#### [TASK REQUIREMENTS]
One exact copy of the listing, minus the images, is the required answer.

#### [DATA SECTION]
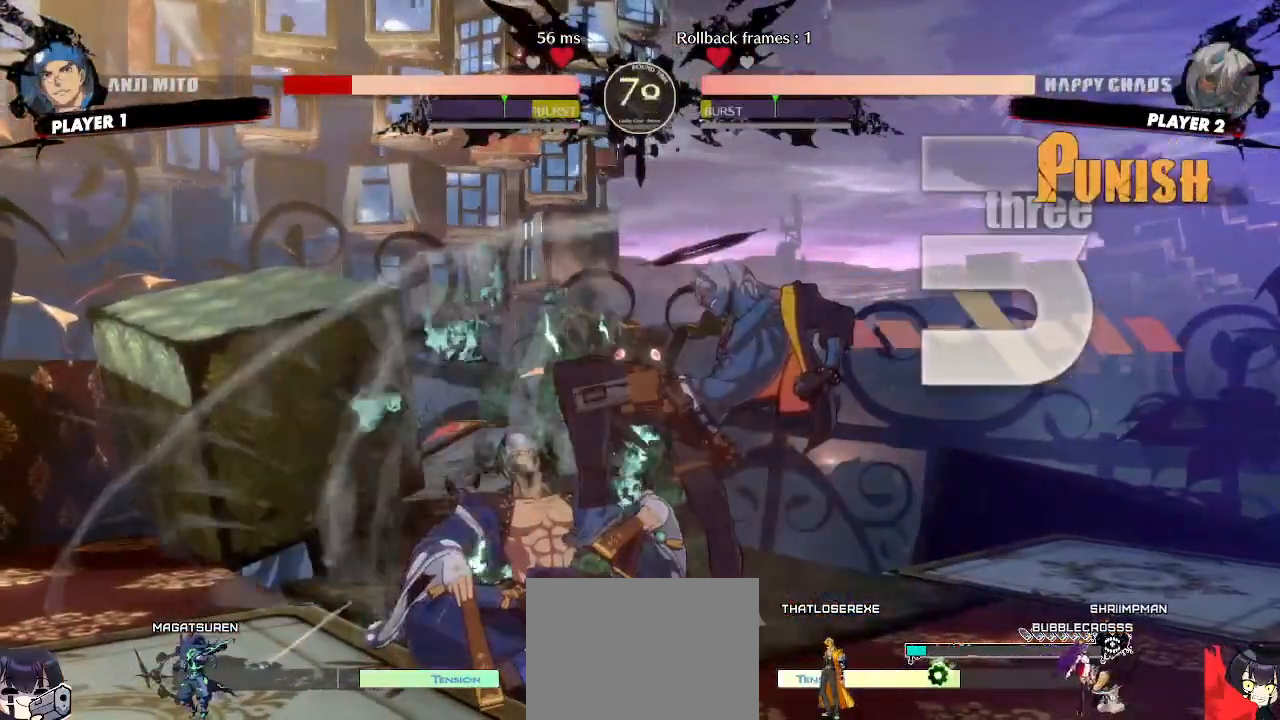
{"dt_ms": 500, "buttons": [], "events": [[183, "DPAD_DOWN", "up"], [267, "DPAD_DOWN", "down"], [333, "DPAD_DOWN", "up"]]}
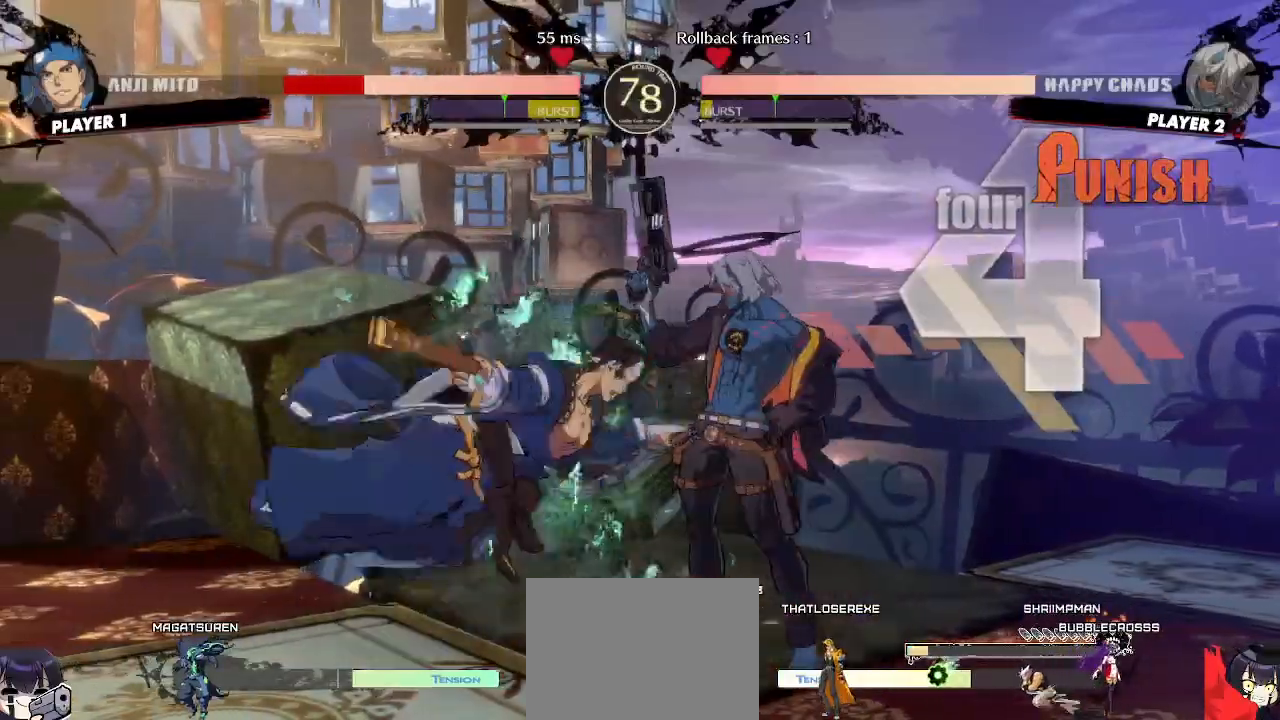
{"dt_ms": 500, "buttons": [], "events": []}
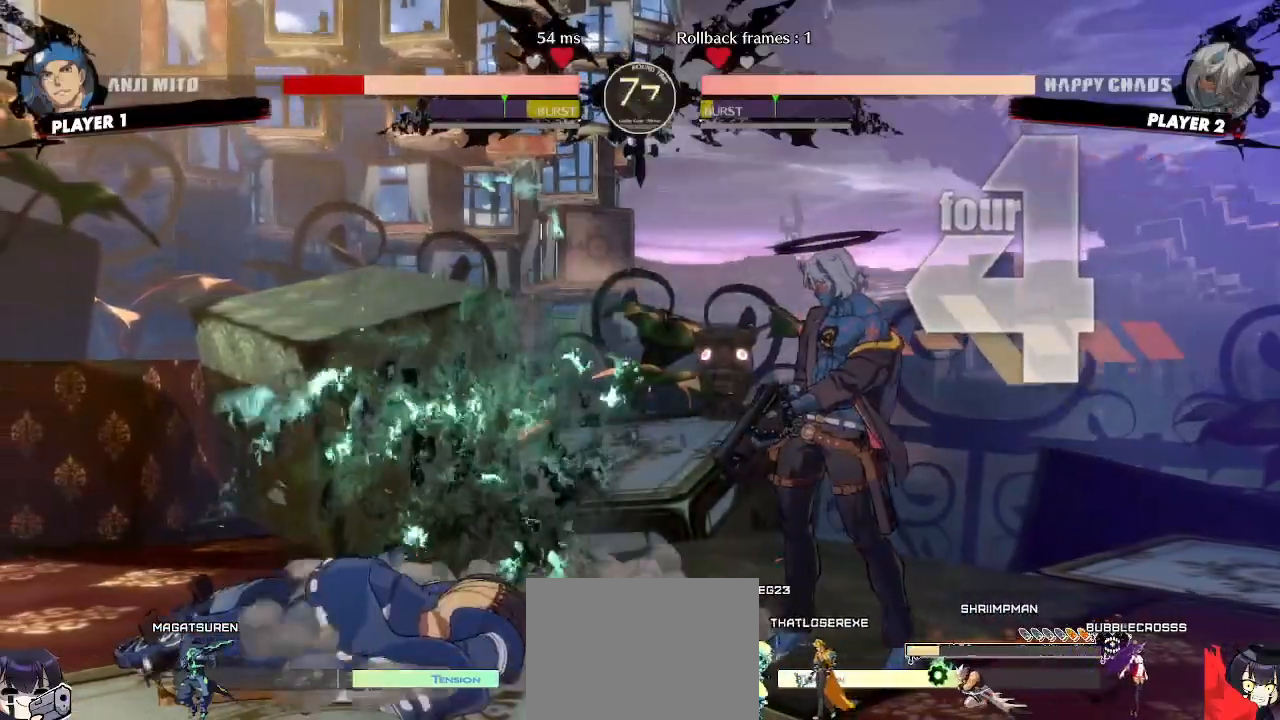
{"dt_ms": 500, "buttons": [], "events": [[133, "DPAD_LEFT", "down"], [300, "DPAD_LEFT", "up"]]}
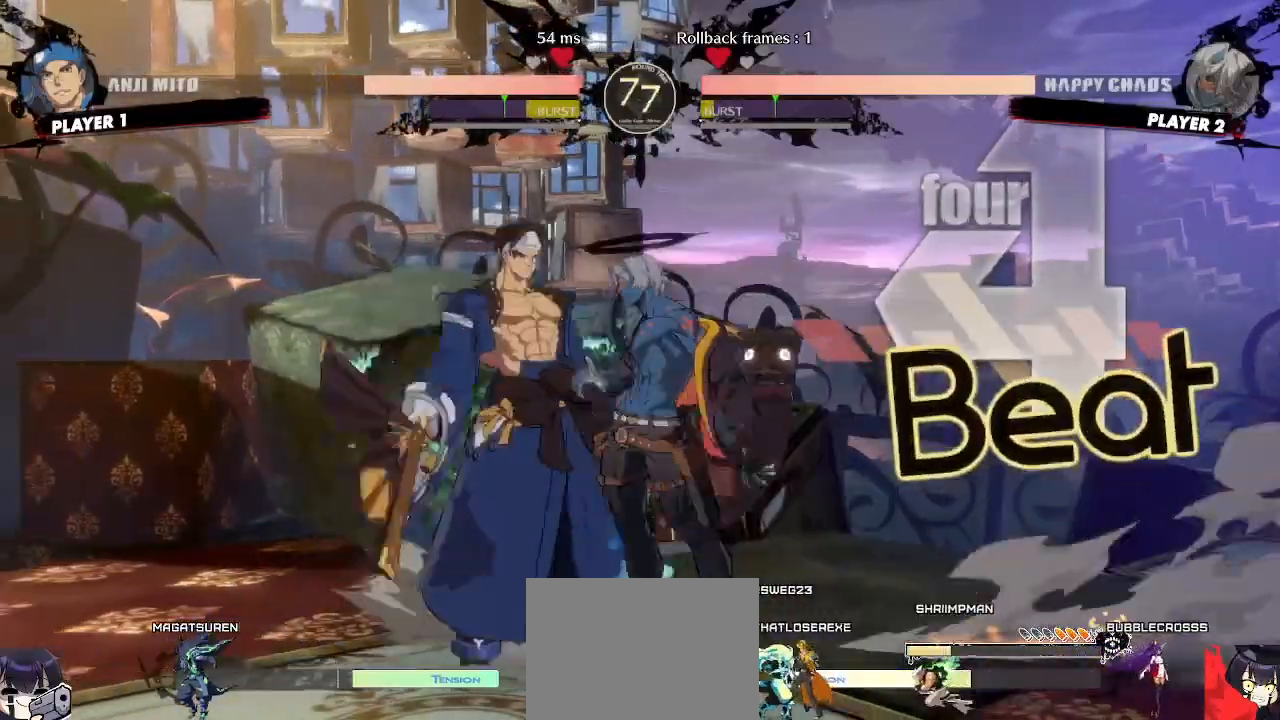
{"dt_ms": 500, "buttons": ["DPAD_RIGHT"], "events": [[67, "DPAD_LEFT", "down"], [367, "DPAD_LEFT", "up"], [467, "DPAD_RIGHT", "down"]]}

#### [WORKED SOLUTION]
{"dt_ms": 500, "buttons": [], "events": [[183, "DPAD_DOWN", "up"], [267, "DPAD_DOWN", "down"], [333, "DPAD_DOWN", "up"]]}
{"dt_ms": 500, "buttons": [], "events": []}
{"dt_ms": 500, "buttons": [], "events": [[133, "DPAD_LEFT", "down"], [300, "DPAD_LEFT", "up"]]}
{"dt_ms": 500, "buttons": ["DPAD_RIGHT"], "events": [[67, "DPAD_LEFT", "down"], [367, "DPAD_LEFT", "up"], [467, "DPAD_RIGHT", "down"]]}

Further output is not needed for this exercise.